The Gilded Age Heiresses Book 4

Star rating: ⭐⭐⭐⭐

Spice rating: 🌶️🌶️

 


Blurb

 A scandalous arrangement between a London rogue and an American duchess leads to lavish stakes.


Despite her illustrious title, Camille, Duchess of Hereford, remains what she has always been—a pariah. Though her title means she’s technically accepted by London Society, the rebellious widow with her burgeoning interest in the suffrage movement and her American ways isn’t exactly high on every hostess’s guest list. But Camille starts to wonder if being an outcast is not without its perks when the tantalizing answer to her secret fear appears in the shape of Jacob Thorne, the illegitimate son of an earl and co-owner of London’s infamous Montague Club.


Jacob is used to making deals with his club members—he’s just not accustomed to them being beautiful women. Nor have the terms ever been so sweetly seductive as Camille’s shocking proposition. To finally buy his own club and gain the crucial backing of investors, Camille offers Jacob the respectability of a fake engagement with a duchess. In return, the tempting widow has one condition: she wants Jacob to show her if it’s possible for her to experience pleasure in bed.


The lure of such a bargain proves too delicious to resist, drawing the enterprising rogue and the wallflower duchess into a scandalous game and an even more dangerous gamble of the heart.


Genre: Historical Romance

 

Read if you Like:

🪞Healing from trauma

🪞Widowed heroine

🪞Friends with benefits

🪞Fake Engagement

🪞Neither are looking to marry

 

My Thoughts:

 

In a way, Camille's story was woven throughout the whole Gilded Age Heiresses series. We got to see her marriage and see her widowed. I've been really excited about her story. It wasn't quite what I expected but I still enjoyed it.

 

Camille's story really examines what the "cash for class" marriages meant for women when they went wrong. Harper St.
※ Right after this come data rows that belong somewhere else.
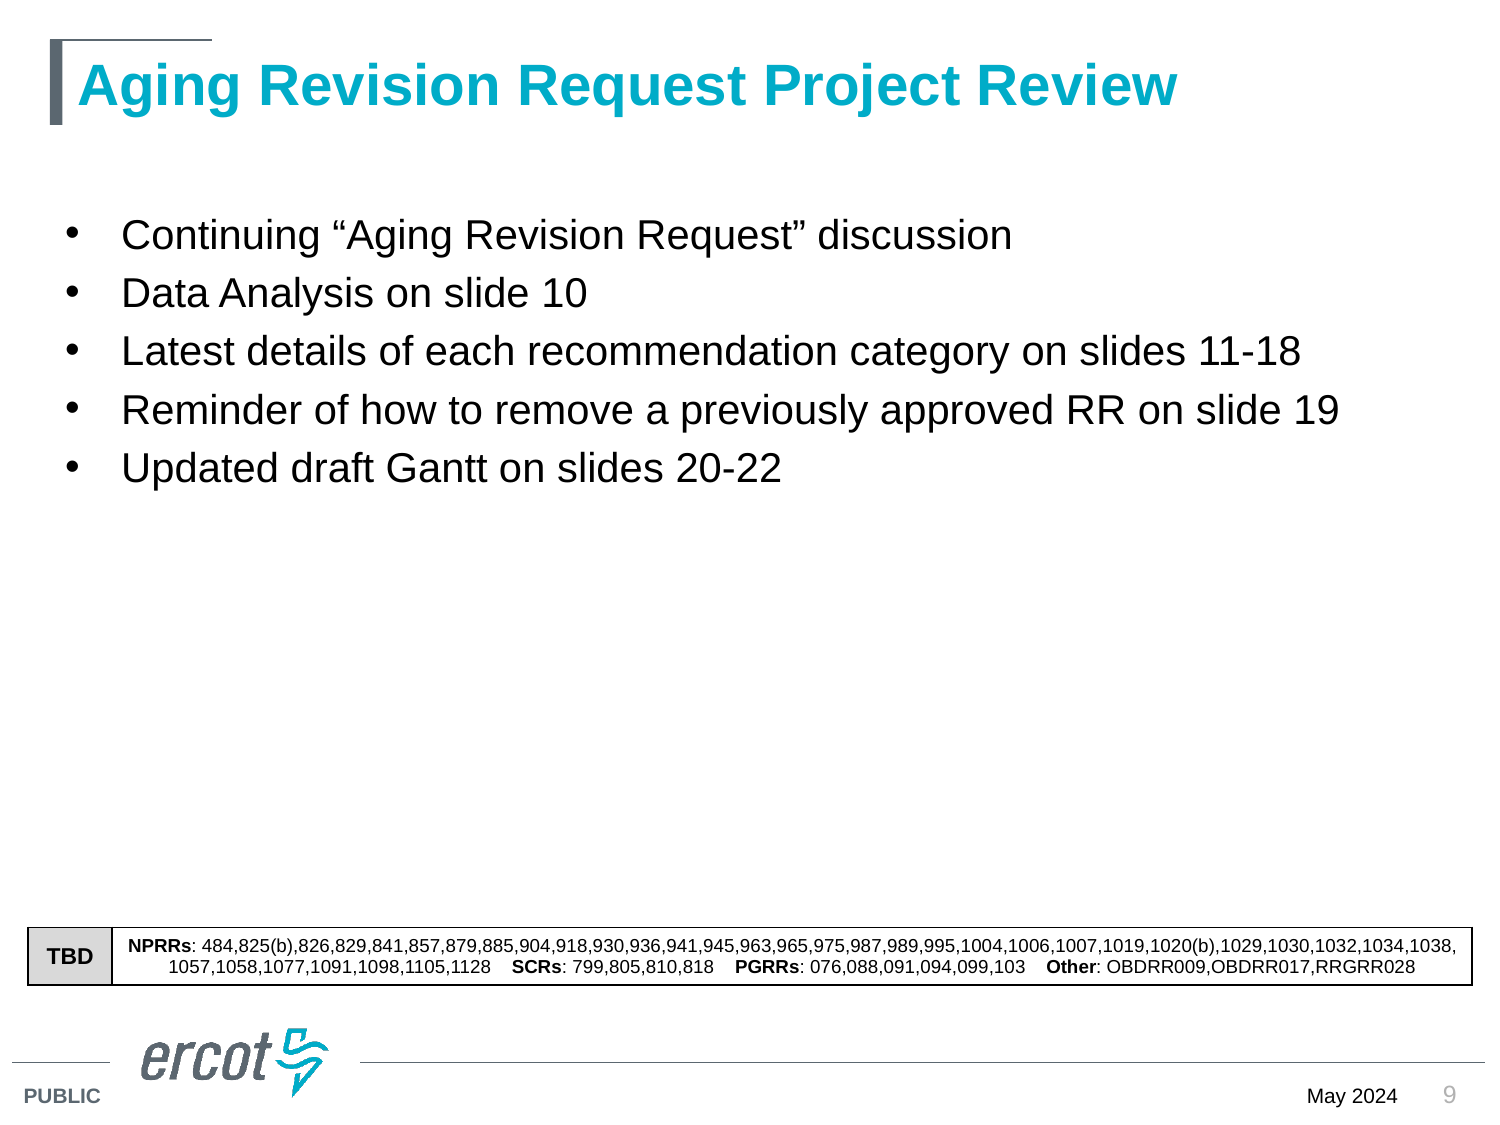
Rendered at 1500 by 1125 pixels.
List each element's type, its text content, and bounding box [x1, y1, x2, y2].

table_header NPRRs: 484,825(b),826,829,841,857,879,885,904,918,930,936,941,945,963,965,975,987,989,995,1004,1006,1007,1019,1020(b),1029,1030,1032,1034,1038, 1057,1058,1077,1091,1098,1105,1128 SCRs: 799,805,810,818 PGRRs: 076,088,091,094,099,103 Other: OBDRR009,OBDRR017,RRGRR028 [113, 928, 1471, 984]
list Continuing “Aging Revision Request” discussion Data Analysis on slide 10 Latest details of each recommendation category on slides 11-18 Reminder of how to remove a previously approved RR on slide 19 Updated draft Gantt on slides 20-22 [50, 200, 1450, 923]
title Aging Revision Request Project Review [62, 39, 1263, 125]
table_header TBD [29, 928, 111, 984]
picture [137, 1024, 332, 1100]
slide_number 9 [1412, 1076, 1488, 1112]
George does a good job describing a situation that wasn't hyperbolic but still is terrible. Camille wasn't locked in a room or sent to an asylum she simply gets treated like property and forced to be intimate with someone against her will. That alone is incredibly damaging. I liked seeing Camille come to terms with that and figure out the future she wanted.

 

The romance in this one wasn't my favorite. I liked Camille and Jacob, but the switch between I never want another relationship was a little too fast for me. I did like that Jacob took the time to help Camille through her fears about intimacy though.

 

🌶️🌶️ - A large part of this book is Camille getting over her fears of being physically intimate. There are several open-door scenes but I wouldn't call most of them steamy in the traditional sense. However, physical intimacy is a big theme of the book.